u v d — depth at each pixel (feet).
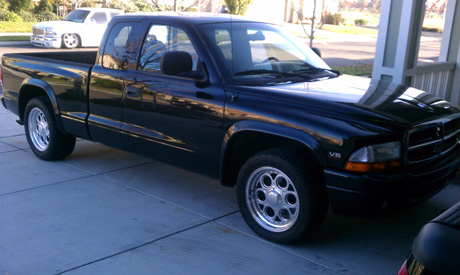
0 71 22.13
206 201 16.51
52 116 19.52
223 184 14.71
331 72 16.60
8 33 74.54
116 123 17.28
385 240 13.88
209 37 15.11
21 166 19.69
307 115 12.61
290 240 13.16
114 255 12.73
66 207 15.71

* * *

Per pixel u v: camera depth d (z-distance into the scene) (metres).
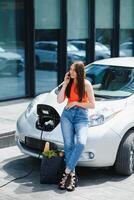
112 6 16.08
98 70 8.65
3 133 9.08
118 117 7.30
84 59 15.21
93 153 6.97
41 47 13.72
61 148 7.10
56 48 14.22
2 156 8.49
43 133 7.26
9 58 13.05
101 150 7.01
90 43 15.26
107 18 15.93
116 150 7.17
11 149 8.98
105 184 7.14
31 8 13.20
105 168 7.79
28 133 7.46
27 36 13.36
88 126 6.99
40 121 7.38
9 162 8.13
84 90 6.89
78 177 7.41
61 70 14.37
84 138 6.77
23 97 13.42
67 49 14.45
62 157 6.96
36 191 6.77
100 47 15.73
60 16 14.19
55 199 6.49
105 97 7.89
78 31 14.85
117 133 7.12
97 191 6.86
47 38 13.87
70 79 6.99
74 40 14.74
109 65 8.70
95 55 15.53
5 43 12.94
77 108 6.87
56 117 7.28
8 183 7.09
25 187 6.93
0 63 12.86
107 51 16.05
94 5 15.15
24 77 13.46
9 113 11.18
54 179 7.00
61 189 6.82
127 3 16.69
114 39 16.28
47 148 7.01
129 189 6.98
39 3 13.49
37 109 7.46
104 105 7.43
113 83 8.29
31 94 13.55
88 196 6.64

---

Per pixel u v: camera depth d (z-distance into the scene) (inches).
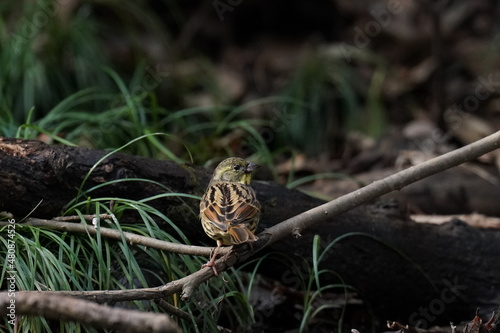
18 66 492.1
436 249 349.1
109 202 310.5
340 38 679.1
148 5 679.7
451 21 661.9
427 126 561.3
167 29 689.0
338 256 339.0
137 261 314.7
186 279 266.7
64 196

* _Exercise description_: Working from the data above, repeat exactly, and only, the lines that begin at the line containing "u v d — depth at each pixel (feet)." and stop after the line containing "66 207 15.71"; pictures are not copied.

* _Written answer_:
u v d — depth at each pixel (feet).
0 71 22.13
206 201 16.51
52 116 19.52
223 184 14.71
331 72 16.60
8 33 74.54
116 123 17.28
385 240 13.88
209 37 15.11
21 166 19.69
307 115 12.61
290 240 13.16
114 255 12.73
66 207 15.71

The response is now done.